- _Aim of the task_
With the pictures removed, set down all of the entries below exactly.
"""
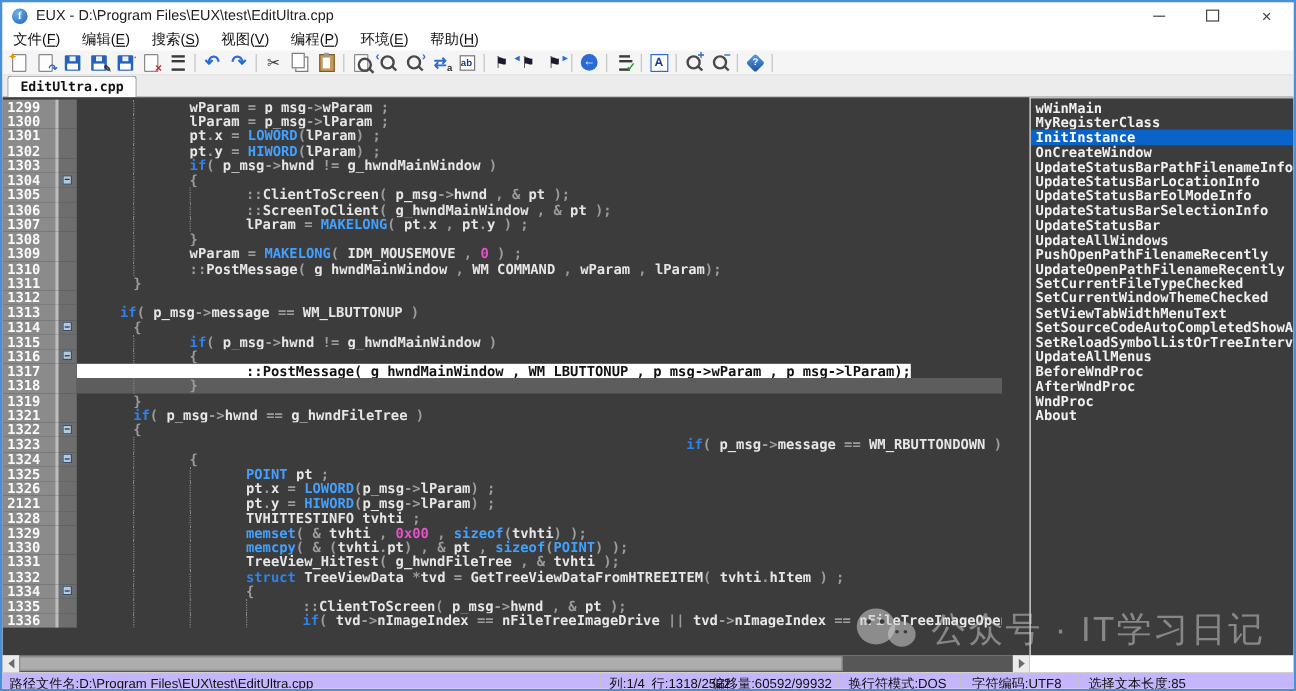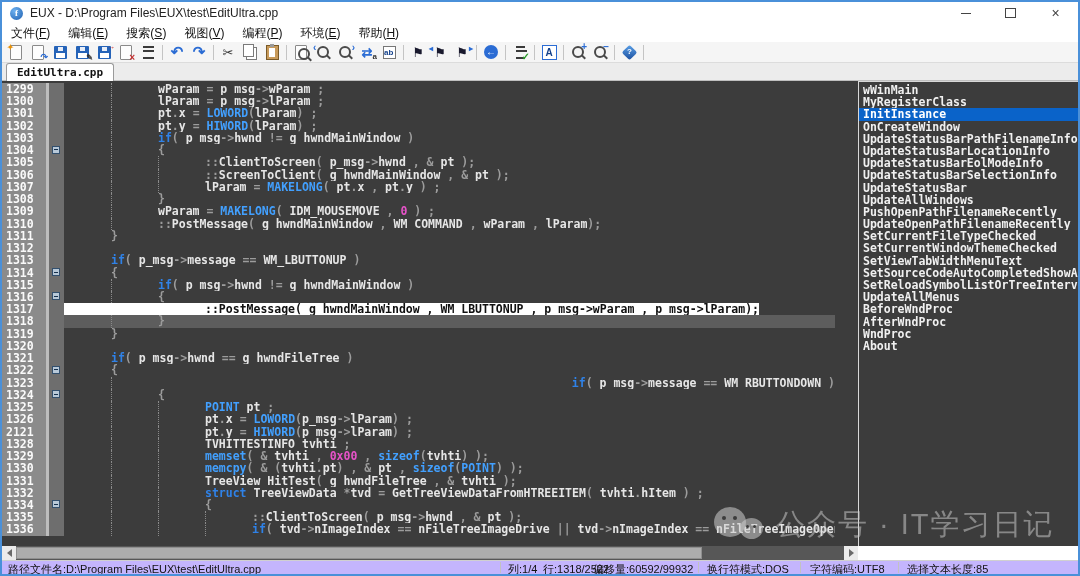--- a/index.html
+++ b/index.html
@@ -330,21 +330,21 @@
         <div class="crow">
           <span class="lnum">1312</span>
           <span class="lstrip"></span>
           <span class="lfold"></span>
           <span class="lcontent" style="padding-left: 0px;"></span>
         </div>
         <div class="crow">
           <span class="lnum">1313</span>
           <span class="lstrip"></span>
           <span class="lfold"></span>
-          <span class="lcontent" style="padding-left: 47px;"><span class="t-k">if</span><span class="t-o">( </span><span class="t-i">p_msg</span><span class="t-o">-&gt;</span><span class="t-i">message</span><span class="t-o"> == </span><span class="t-i">WM_LBUTTONUP</span><span class="t-o"> )</span></span>
+          <span class="lcontent" style="padding-left: 28px; margin-left: 8px;"><span class="t-k">if</span><span class="t-o">( </span><span class="t-i">p_msg</span><span class="t-o">-&gt;</span><span class="t-i">message</span><span class="t-o"> == </span><span class="t-i">WM_LBUTTONUP</span><span class="t-o"> )</span></span>
         </div>
         <div class="crow">
           <span class="lnum">1314</span>
           <span class="lstrip"></span>
           <span class="lfold">
             <div class="fbox"></div>
           </span>
           <span class="lcontent" style="padding-left: 47px;"><span class="t-o">{</span></span>
         </div>
         <div class="crow">
@@ -371,26 +371,20 @@
           <span class="lnum">1318</span>
           <span class="lstrip"></span>
           <span class="lfold"></span>
           <span class="lcontent" style="padding-left: 94px;"><div class="guide" style="left: 47px;"></div><span class="t-o">}</span></span>
         </div>
         <div class="crow">
           <span class="lnum">1319</span>
           <span class="lstrip"></span>
           <span class="lfold"></span>
           <span class="lcontent" style="padding-left: 47px;"><span class="t-o">}</span></span>
-        </div>
-        <div class="crow">
-          <span class="lnum">1320</span>
-          <span class="lstrip"></span>
-          <span class="lfold"></span>
-          <span class="lcontent" style="padding-left: 0px;"></span>
         </div>
         <div class="crow">
           <span class="lnum">1321</span>
           <span class="lstrip"></span>
           <span class="lfold"></span>
           <span class="lcontent" style="padding-left: 47px;"><span class="t-k">if</span><span class="t-o">( </span><span class="t-i">p_msg</span><span class="t-o">-&gt;</span><span class="t-i">hwnd</span><span class="t-o"> == </span><span class="t-i">g_hwndFileTree</span><span class="t-o"> )</span></span>
         </div>
         <div class="crow">
           <span class="lnum">1322</span>
           <span class="lstrip"></span>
"""
- _Task result_
--- a/index.html
+++ b/index.html
@@ -330,21 +330,21 @@
         <div class="crow">
           <span class="lnum">1312</span>
           <span class="lstrip"></span>
           <span class="lfold"></span>
           <span class="lcontent" style="padding-left: 0px;"></span>
         </div>
         <div class="crow">
           <span class="lnum">1313</span>
           <span class="lstrip"></span>
           <span class="lfold"></span>
-          <span class="lcontent" style="padding-left: 47px;"><span class="t-k">if</span><span class="t-o">( </span><span class="t-i">p_msg</span><span class="t-o">-&gt;</span><span class="t-i">message</span><span class="t-o"> == </span><span class="t-i">WM_LBUTTONUP</span><span class="t-o"> )</span></span>
+          <span class="lcontent" style="padding-left: 28px; margin-left: 8px;"><span class="t-k">if</span><span class="t-o">( </span><span class="t-i">p_msg</span><span class="t-o">-&gt;</span><span class="t-i">message</span><span class="t-o"> == </span><span class="t-i">WM_LBUTTONUP</span><span class="t-o"> )</span></span>
         </div>
         <div class="crow">
           <span class="lnum">1314</span>
           <span class="lstrip"></span>
           <span class="lfold">
             <div class="fbox"></div>
           </span>
           <span class="lcontent" style="padding-left: 47px;"><span class="t-o">{</span></span>
         </div>
         <div class="crow">
@@ -371,26 +371,20 @@
           <span class="lnum">1318</span>
           <span class="lstrip"></span>
           <span class="lfold"></span>
           <span class="lcontent" style="padding-left: 94px;"><div class="guide" style="left: 47px;"></div><span class="t-o">}</span></span>
         </div>
         <div class="crow">
           <span class="lnum">1319</span>
           <span class="lstrip"></span>
           <span class="lfold"></span>
           <span class="lcontent" style="padding-left: 47px;"><span class="t-o">}</span></span>
-        </div>
-        <div class="crow">
-          <span class="lnum">1320</span>
-          <span class="lstrip"></span>
-          <span class="lfold"></span>
-          <span class="lcontent" style="padding-left: 0px;"></span>
         </div>
         <div class="crow">
           <span class="lnum">1321</span>
           <span class="lstrip"></span>
           <span class="lfold"></span>
           <span class="lcontent" style="padding-left: 47px;"><span class="t-k">if</span><span class="t-o">( </span><span class="t-i">p_msg</span><span class="t-o">-&gt;</span><span class="t-i">hwnd</span><span class="t-o"> == </span><span class="t-i">g_hwndFileTree</span><span class="t-o"> )</span></span>
         </div>
         <div class="crow">
           <span class="lnum">1322</span>
           <span class="lstrip"></span>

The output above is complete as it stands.